If you’re a lover of good, clean Italian food, chances are you’ve dined at one of Giorgio Nava’s restaurants. The Milanese chef relocated to South Africa about 15 years ago, during which time he has opened seven successful restaurants, including 95 Keerom, 95 at Morgenster, the now defunct Mozzarella Bar and Caffe Milano (sadly), and three branches of Carne.
He opened 95 Keerom in 2003 and five years later the original branch of Carne opened across the road in Cape Town’s legal district. In the middle of 2014, Giorgio opened his second branch of Carne in Kloof Street and in November 2014, a third branch opened in Constantia, allowing southern suburbs dwellers to enjoy Giorgio’s sublime Milanese meals without having to trek over the mountain.
More than meats the eye…
Not surprisingly, Carne Constantia was an instant hit in the land of Labradors and Land Rovers – but only at dinnertime; for some reason the restaurant never seemed to realise its potential during the day. Over lunch one afternoon, Giorgio, the salubrious Seth Shezi and I considered the reasons for Carne Constantia’s scant lunchtime trade. Perhaps, we speculated, the Ladies Who Lunch would prefer to eat salad (or even fish, chicken or pasta) at midday, rather than red meat?
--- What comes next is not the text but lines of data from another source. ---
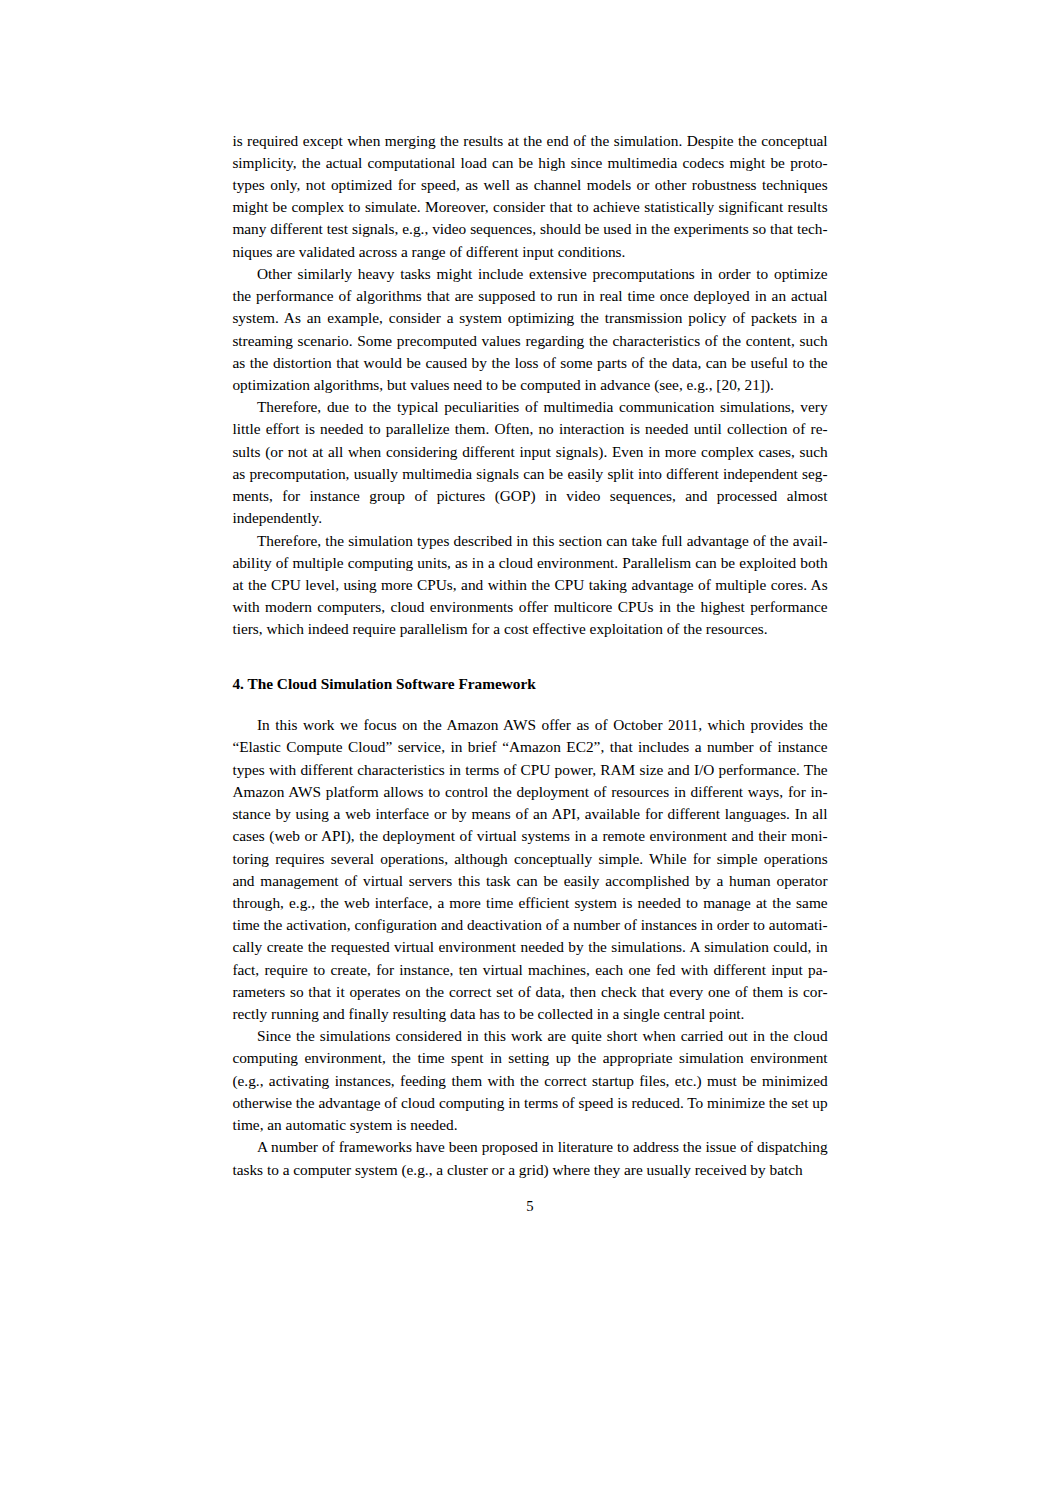is required except when merging the results at the end of the simulation. Despite the conceptual simplicity, the actual computational load can be high since multimedia codecs might be prototypes only, not optimized for speed, as well as channel models or other robustness techniques might be complex to simulate. Moreover, consider that to achieve statistically significant results many different test signals, e.g., video sequences, should be used in the experiments so that techniques are validated across a range of different input conditions.
Other similarly heavy tasks might include extensive precomputations in order to optimize the performance of algorithms that are supposed to run in real time once deployed in an actual system. As an example, consider a system optimizing the transmission policy of packets in a streaming scenario. Some precomputed values regarding the characteristics of the content, such as the distortion that would be caused by the loss of some parts of the data, can be useful to the optimization algorithms, but values need to be computed in advance (see, e.g., [20, 21]).
Therefore, due to the typical peculiarities of multimedia communication simulations, very little effort is needed to parallelize them. Often, no interaction is needed until collection of results (or not at all when considering different input signals). Even in more complex cases, such as precomputation, usually multimedia signals can be easily split into different independent segments, for instance group of pictures (GOP) in video sequences, and processed almost independently.
Therefore, the simulation types described in this section can take full advantage of the availability of multiple computing units, as in a cloud environment. Parallelism can be exploited both at the CPU level, using more CPUs, and within the CPU taking advantage of multiple cores. As with modern computers, cloud environments offer multicore CPUs in the highest performance tiers, which indeed require parallelism for a cost effective exploitation of the resources.
4. The Cloud Simulation Software Framework
In this work we focus on the Amazon AWS offer as of October 2011, which provides the “Elastic Compute Cloud” service, in brief “Amazon EC2”, that includes a number of instance types with different characteristics in terms of CPU power, RAM size and I/O performance. The Amazon AWS platform allows to control the deployment of resources in different ways, for instance by using a web interface or by means of an API, available for different languages. In all cases (web or API), the deployment of virtual systems in a remote environment and their monitoring requires several operations, although conceptually simple. While for simple operations and management of virtual servers this task can be easily accomplished by a human operator through, e.g., the web interface, a more time efficient system is needed to manage at the same time the activation, configuration and deactivation of a number of instances in order to automatically create the requested virtual environment needed by the simulations. A simulation could, in fact, require to create, for instance, ten virtual machines, each one fed with different input parameters so that it operates on the correct set of data, then check that every one of them is correctly running and finally resulting data has to be collected in a single central point.
Since the simulations considered in this work are quite short when carried out in the cloud computing environment, the time spent in setting up the appropriate simulation environment (e.g., activating instances, feeding them with the correct startup files, etc.) must be minimized otherwise the advantage of cloud computing in terms of speed is reduced. To minimize the set up time, an automatic system is needed.
A number of frameworks have been proposed in literature to address the issue of dispatching tasks to a computer system (e.g., a cluster or a grid) where they are usually received by batch
5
“But they can!” exclaimed Giorgio, “There is a lot on the menu for people who don’t want to eat meat,” he explained, gesturing to the waiter to bring us starter portions of an array of dishes, including baked chicken breast; grilled linefish; and L’Insalata di Avocado, with greens, cherry tomatoes, crunchy pecan nuts, fresh pear, blue cheese and olive oil.
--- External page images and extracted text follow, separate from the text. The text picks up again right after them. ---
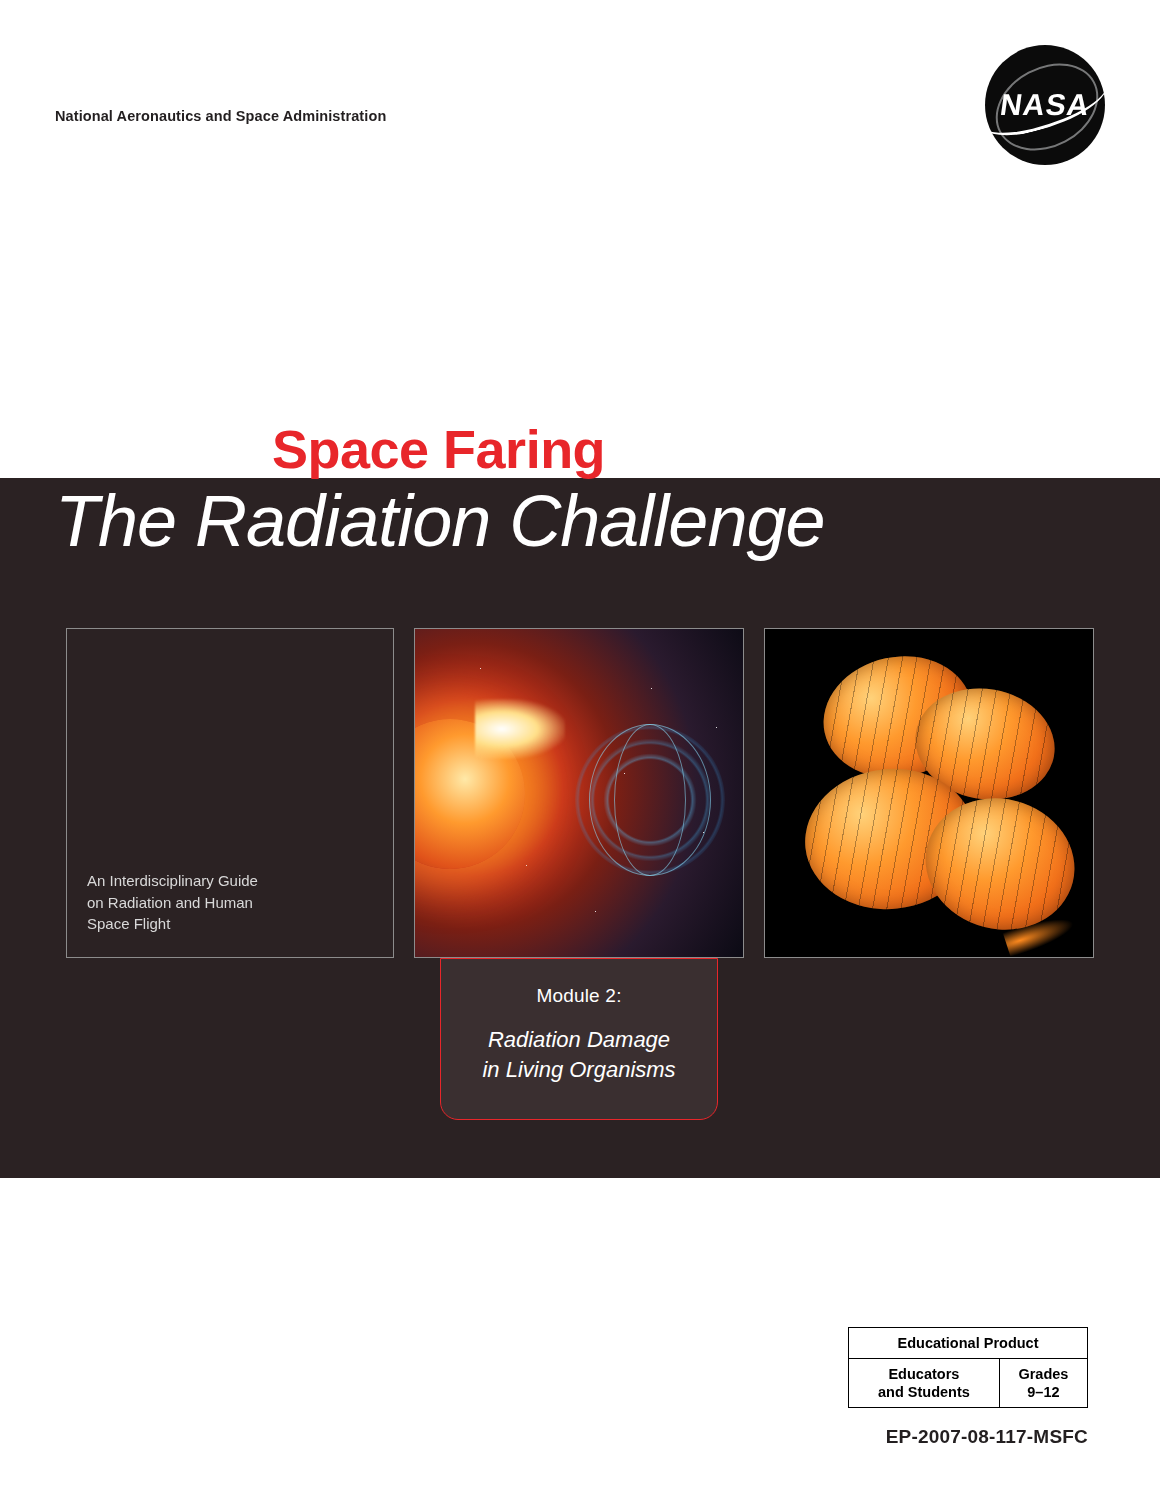National Aeronautics and Space Administration
NASA
Space Faring
The Radiation Challenge
An Interdisciplinary Guide
on Radiation and Human
Space Flight
Module 2:
Radiation Damage
in Living Organisms
| Educational Product |
| Educators and Students | Grades 9–12 |
EP-2007-08-117-MSFC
Of course, the food, as always, was sublime… But the point is that Carne (meat in Italian) was perceived as a steakhouse, which might (or might not) be a deterrent for some. Also, we speculated that, while the setting in peaceful garden in the suburbs is most agreeable, the building is unassuming from the outside – and easy to drive past without noticing that there’s an award-winning restaurant inside.
A Fresh Green Start
Fast forward a year to August 2017. I’ve been invited to lunch (with a table full of bloggers and media people) by chef-proprietor Nava. The setting: the same beautifully renovated Victorian building on the corner of Constantia Main and Park Roads that was once home to Parks and more recently Carne Constantia. It’s now called 95 at Parks, taking the focus off meat, and the decor has been given a verdant overhaul, playing up its leafy setting. For example, the door and window frames have been painted green, and swathes of botanical-print drapes hang from the curtain rails. It’s a pretty departure but, if I’m honest, I preferred the previous interiors and furnishings.
On the menu
Discerning meat eaters can still expect Giorgio’s cut-above-the-rest steaks, “but we’ve extended our menu to appeal to our lunch time clientele, too,” he explains. For example, you’ll find steamed mussels in tomato and white wine; home-made butternut ravioli; Asian-inspired grilled tuna, as well as an exciting selection of salads: crispy baby calamari; quinoa with pomegranate, avocado and kale from the garden; steamed lentils with fresh green; and a deconstructed Caprese with creamy burrata mozzarella.
The dessert menu has six devilishly tempting options, including my absolute favourite, Fondente al Cioccolato (dark Italian-chocolate fondant with a liquid chocolate centre).
…And the rest
The service, as always, is slick and professional, with waitrons demonstrating an intricate knowledge of the menu.